ASSIGNMENT >> Would you please copy every line below that includes the string "them"?
┏━━
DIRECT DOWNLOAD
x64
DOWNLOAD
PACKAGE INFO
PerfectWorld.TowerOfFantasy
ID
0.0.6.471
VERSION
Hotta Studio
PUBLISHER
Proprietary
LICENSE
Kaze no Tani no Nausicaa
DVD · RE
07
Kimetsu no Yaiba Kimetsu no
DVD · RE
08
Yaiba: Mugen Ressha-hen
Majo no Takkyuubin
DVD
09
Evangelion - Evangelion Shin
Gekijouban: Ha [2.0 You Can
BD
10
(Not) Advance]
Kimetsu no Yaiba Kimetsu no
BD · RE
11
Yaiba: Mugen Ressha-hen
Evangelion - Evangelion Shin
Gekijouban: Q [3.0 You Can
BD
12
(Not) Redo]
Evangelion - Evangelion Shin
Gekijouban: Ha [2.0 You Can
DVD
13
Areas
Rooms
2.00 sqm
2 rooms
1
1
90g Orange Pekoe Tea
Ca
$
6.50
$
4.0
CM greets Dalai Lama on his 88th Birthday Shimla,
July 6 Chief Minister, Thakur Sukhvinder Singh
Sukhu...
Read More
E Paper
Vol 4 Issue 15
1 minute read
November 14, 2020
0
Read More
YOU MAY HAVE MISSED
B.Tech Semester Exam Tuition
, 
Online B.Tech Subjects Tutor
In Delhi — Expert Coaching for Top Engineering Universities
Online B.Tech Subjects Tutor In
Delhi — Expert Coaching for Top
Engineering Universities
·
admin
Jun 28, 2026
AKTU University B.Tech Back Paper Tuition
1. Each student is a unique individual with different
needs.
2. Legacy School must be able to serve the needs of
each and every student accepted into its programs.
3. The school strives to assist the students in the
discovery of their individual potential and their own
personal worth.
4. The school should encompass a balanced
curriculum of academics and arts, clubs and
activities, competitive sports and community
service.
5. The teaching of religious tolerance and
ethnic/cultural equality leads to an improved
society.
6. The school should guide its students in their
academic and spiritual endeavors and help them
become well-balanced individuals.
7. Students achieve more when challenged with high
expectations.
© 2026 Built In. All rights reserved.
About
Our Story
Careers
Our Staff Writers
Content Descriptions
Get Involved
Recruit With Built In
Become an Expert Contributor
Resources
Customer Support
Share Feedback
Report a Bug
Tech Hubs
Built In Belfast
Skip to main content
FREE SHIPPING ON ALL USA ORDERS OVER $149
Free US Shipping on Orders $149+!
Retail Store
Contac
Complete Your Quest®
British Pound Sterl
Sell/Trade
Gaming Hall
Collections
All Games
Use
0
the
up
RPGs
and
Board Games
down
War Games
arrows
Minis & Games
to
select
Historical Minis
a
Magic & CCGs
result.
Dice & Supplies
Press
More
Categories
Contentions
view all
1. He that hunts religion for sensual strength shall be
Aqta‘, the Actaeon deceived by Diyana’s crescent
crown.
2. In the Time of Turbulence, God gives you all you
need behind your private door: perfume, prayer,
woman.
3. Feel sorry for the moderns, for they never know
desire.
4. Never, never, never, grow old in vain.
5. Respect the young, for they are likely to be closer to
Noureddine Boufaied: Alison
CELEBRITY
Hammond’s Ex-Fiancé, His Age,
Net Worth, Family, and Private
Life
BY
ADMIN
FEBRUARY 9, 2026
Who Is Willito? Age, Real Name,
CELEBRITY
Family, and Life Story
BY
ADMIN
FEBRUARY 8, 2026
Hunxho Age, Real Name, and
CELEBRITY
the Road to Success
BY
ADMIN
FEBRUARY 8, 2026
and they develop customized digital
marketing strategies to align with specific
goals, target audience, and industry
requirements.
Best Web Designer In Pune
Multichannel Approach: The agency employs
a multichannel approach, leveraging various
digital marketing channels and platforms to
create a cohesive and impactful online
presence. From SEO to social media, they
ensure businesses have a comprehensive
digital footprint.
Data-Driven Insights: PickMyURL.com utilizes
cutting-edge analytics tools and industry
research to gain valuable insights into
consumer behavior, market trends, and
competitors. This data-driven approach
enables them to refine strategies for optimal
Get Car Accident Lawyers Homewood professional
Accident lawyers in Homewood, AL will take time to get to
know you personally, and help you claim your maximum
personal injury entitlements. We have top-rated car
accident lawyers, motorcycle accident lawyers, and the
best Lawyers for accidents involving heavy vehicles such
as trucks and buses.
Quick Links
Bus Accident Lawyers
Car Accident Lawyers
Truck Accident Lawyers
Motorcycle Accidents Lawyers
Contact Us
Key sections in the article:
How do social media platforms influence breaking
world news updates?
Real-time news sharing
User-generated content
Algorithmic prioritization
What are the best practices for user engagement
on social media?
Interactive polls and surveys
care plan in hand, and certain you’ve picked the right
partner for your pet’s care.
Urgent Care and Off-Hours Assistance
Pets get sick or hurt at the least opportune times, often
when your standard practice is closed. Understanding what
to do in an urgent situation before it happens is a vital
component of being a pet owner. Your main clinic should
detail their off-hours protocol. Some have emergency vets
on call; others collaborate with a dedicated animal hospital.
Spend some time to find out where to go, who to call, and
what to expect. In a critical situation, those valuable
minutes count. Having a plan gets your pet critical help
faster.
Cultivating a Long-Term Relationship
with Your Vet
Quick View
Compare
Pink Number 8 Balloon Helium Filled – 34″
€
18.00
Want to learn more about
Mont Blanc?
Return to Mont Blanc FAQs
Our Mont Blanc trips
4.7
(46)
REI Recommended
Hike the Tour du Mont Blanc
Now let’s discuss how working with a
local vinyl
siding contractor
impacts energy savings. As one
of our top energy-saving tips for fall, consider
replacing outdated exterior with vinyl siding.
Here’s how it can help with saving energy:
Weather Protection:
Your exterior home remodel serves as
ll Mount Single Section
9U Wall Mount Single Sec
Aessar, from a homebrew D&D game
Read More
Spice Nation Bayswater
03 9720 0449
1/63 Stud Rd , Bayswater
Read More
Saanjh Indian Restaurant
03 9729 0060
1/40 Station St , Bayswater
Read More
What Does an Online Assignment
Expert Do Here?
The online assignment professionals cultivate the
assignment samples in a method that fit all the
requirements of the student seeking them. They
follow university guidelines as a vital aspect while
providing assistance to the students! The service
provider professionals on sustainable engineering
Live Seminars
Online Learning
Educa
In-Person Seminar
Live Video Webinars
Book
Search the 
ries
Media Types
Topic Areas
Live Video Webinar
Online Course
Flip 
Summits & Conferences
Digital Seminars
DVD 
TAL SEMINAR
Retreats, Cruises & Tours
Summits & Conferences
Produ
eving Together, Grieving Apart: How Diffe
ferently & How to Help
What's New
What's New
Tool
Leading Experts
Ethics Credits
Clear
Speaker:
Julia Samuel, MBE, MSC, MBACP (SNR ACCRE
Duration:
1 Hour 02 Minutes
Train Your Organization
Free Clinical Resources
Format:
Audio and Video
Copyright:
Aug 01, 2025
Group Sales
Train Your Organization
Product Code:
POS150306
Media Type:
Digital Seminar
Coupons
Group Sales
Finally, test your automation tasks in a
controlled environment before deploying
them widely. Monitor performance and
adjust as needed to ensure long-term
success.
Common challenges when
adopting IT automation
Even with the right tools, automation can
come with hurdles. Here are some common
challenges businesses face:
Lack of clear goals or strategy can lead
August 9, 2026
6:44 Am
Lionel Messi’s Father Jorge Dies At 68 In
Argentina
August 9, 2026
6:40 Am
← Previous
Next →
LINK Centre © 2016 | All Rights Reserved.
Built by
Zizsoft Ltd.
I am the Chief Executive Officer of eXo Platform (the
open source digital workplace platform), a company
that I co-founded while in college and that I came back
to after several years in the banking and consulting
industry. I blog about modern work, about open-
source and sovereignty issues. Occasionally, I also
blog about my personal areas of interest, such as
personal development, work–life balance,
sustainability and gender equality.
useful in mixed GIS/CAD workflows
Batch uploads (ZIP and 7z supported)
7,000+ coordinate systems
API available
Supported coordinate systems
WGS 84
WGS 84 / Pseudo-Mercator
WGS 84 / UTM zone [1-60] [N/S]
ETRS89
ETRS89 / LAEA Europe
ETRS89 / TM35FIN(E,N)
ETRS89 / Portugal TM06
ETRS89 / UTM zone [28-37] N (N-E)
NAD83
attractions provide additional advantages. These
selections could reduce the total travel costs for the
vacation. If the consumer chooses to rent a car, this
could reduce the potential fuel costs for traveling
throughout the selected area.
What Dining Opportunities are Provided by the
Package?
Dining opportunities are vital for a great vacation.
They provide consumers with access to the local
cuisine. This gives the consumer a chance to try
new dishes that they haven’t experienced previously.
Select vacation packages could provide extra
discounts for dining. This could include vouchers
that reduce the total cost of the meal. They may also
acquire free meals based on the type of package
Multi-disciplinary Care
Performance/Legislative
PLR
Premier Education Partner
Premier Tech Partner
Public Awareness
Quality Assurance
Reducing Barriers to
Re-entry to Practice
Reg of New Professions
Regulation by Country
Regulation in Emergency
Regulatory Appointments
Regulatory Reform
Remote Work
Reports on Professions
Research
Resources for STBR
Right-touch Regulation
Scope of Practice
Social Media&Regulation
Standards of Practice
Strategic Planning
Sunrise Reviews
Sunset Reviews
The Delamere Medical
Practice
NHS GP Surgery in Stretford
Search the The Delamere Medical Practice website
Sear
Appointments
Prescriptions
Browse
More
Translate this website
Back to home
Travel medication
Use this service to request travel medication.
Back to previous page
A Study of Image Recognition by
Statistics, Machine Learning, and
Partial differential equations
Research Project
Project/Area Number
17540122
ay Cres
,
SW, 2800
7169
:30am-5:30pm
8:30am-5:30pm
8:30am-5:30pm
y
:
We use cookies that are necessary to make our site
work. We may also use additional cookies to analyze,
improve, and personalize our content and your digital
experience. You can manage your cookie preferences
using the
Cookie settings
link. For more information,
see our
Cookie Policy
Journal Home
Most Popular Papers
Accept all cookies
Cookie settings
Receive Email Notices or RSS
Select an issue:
┗━━
ANSWER SECTION >>
academic and spiritual endeavors and help them
enables them to refine strategies for optimal
requirements of the student seeking them. They
them widely. Monitor performance and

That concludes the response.